It is an old, old truism that we see what we want to see. Beau Lotto gets into this issue from a scientific perspective. He concludes that we see what we learn is useful to see, not really what is there.
So it is with our perceptions of expertise. Doctors seem to be wise because we need to believe it is so, especially when we are in their hands. Moreover, they have such fun high tech toys to play with. Surely these make them smarter, right? Think again. And generals? When we lose confidence in a general, his tenure is finished. Patraeus knows this. And he is clever. So he took extra care of his image of being the toughest guy around. The kind that chews nails for breakfast.

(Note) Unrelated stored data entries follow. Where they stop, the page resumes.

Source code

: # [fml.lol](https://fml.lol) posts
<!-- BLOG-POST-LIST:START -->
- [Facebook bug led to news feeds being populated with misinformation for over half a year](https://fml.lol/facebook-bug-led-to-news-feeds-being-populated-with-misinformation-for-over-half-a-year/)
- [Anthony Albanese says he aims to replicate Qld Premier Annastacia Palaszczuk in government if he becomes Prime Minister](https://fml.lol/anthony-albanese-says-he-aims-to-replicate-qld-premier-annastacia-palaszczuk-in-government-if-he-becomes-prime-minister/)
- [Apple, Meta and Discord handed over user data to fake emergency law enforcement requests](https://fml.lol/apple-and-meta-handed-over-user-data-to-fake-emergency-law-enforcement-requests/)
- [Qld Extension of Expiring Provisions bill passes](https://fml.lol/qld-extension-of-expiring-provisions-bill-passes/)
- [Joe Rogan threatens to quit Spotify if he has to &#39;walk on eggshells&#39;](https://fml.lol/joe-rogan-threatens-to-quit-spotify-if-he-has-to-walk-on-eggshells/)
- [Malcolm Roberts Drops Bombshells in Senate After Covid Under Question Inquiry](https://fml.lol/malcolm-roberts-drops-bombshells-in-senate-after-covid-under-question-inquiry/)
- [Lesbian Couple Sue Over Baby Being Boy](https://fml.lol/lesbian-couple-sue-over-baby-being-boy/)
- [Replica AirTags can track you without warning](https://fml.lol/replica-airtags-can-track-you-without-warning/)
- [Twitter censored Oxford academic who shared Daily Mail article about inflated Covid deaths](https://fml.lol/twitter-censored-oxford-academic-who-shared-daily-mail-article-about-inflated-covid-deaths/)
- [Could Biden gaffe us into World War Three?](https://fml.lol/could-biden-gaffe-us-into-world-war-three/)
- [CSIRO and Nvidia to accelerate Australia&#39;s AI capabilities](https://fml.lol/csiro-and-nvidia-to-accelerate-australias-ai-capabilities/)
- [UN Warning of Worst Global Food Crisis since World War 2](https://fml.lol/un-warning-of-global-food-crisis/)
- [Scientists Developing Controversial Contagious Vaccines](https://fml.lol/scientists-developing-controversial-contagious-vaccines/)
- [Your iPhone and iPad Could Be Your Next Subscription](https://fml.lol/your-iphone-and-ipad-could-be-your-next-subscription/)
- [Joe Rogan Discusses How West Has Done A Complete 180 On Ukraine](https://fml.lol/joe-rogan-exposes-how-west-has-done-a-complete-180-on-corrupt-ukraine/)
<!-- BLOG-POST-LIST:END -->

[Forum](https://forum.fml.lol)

But as Lucian Truscott IV writes for NYT, Patraeus never won any battles in Iraq or Afghanistan. He managed situations in those places without producing military victories. Truscott calls him out for this as a “phony hero” and a strutting peacock. Here is a quote
The genius of General Petraeus was to recognize early on that the war he had been sent to fight in Iraq wasn’t a real war at all. This is what the public and the news media — lamenting the fall of the brilliant hero undone by a tawdry affair — have failed to see. He wasn’t the military magician portrayed in the press; he was a self-constructed hologram, emitting an aura of preening heroism for the ever eager cameras.

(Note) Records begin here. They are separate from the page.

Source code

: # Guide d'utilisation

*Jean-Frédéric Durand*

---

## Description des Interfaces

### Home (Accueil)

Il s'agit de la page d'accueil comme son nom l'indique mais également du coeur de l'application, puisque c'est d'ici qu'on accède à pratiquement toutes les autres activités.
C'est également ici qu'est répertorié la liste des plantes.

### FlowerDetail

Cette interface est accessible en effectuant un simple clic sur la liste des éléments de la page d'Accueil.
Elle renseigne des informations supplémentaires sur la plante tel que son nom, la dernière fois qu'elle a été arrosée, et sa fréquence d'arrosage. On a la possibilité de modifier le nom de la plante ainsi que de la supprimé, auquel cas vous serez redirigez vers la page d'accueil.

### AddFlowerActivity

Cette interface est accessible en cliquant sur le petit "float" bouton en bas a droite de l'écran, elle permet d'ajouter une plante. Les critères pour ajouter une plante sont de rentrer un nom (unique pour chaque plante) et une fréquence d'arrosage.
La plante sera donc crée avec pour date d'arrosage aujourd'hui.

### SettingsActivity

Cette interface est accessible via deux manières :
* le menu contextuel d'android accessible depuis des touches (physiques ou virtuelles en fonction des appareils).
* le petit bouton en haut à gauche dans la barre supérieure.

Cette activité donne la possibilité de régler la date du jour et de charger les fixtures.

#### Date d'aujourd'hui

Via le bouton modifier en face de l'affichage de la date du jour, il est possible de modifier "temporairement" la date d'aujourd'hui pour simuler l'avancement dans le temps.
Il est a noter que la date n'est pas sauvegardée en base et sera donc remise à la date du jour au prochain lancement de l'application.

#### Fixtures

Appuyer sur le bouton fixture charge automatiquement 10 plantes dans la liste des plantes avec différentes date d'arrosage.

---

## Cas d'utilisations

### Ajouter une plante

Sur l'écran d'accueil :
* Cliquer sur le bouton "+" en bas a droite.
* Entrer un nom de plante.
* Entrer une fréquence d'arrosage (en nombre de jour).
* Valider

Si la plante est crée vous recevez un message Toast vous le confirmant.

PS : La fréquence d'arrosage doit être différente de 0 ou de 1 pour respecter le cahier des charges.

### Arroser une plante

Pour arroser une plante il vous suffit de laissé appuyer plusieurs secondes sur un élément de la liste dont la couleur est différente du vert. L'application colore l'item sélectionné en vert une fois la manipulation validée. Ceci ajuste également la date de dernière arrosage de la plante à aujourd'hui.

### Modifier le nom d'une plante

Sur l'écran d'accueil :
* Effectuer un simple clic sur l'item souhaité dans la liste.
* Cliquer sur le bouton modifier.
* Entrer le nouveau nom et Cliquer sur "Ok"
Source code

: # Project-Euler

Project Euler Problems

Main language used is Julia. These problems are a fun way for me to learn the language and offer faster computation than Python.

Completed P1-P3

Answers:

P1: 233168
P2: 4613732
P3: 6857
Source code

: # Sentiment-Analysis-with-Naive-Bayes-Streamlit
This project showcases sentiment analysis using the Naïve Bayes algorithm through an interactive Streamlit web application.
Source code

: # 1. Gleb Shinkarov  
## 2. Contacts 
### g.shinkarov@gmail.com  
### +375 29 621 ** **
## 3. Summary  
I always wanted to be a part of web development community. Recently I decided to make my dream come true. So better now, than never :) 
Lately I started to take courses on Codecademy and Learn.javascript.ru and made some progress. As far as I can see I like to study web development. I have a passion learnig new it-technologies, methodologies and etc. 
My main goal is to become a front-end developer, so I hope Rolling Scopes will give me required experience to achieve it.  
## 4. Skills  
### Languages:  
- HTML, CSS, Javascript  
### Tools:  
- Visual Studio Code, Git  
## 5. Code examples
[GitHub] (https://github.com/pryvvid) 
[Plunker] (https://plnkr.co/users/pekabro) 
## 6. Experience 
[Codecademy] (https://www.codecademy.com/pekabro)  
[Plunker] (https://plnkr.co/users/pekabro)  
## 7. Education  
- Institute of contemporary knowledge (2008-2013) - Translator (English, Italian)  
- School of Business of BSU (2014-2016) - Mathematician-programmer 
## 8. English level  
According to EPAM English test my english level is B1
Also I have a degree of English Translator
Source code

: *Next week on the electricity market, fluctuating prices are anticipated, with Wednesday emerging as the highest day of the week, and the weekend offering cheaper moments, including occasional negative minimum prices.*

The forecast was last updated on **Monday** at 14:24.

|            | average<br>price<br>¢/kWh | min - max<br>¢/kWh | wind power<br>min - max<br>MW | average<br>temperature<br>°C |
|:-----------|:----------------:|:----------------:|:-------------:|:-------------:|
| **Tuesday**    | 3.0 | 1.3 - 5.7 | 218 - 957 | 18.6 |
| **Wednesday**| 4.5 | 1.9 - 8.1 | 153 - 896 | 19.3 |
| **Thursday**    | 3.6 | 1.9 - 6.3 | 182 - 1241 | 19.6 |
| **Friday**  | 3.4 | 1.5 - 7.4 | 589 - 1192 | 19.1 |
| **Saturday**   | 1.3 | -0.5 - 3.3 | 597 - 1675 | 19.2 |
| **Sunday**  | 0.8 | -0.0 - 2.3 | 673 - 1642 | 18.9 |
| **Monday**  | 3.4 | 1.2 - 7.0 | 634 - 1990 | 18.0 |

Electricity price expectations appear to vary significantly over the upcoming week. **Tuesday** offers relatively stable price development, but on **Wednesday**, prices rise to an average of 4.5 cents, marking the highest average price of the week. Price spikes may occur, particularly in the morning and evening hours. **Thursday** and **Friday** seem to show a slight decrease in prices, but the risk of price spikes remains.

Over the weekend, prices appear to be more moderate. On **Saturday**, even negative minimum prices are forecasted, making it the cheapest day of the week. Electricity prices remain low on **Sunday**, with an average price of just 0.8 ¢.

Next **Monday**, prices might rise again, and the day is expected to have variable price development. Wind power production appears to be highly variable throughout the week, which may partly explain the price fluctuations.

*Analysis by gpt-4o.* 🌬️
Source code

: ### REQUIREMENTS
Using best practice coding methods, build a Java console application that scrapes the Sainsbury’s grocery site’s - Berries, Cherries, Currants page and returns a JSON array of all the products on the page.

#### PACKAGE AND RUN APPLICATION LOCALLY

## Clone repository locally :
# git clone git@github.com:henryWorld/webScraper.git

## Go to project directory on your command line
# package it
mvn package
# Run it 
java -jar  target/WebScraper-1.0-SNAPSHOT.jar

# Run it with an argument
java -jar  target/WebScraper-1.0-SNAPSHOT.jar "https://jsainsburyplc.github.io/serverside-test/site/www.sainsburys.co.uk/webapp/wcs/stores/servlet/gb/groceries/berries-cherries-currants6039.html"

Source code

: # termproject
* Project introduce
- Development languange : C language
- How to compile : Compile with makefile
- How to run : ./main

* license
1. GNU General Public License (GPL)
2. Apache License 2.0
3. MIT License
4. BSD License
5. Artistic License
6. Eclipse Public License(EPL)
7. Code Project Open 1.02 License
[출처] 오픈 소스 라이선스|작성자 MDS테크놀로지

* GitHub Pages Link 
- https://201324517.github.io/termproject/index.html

It is a serious charge that is intended to change our perception of the man as well as our reliance on generals to solve political and diplomatic problems. Oops.
So how do we then find the truth when our perceptions are skewed? Good question. The first step is to realize our limitations. To realize what we don’t know before we start deciding what we see. That my friend, is a subject of life long learning. When I think back on my life long learning curve, I see more clearly now how I created my own learning barriers based on things that I thought I knew but really didn’t. Ooops. And Ooops again. That is the path we all take to wisdom.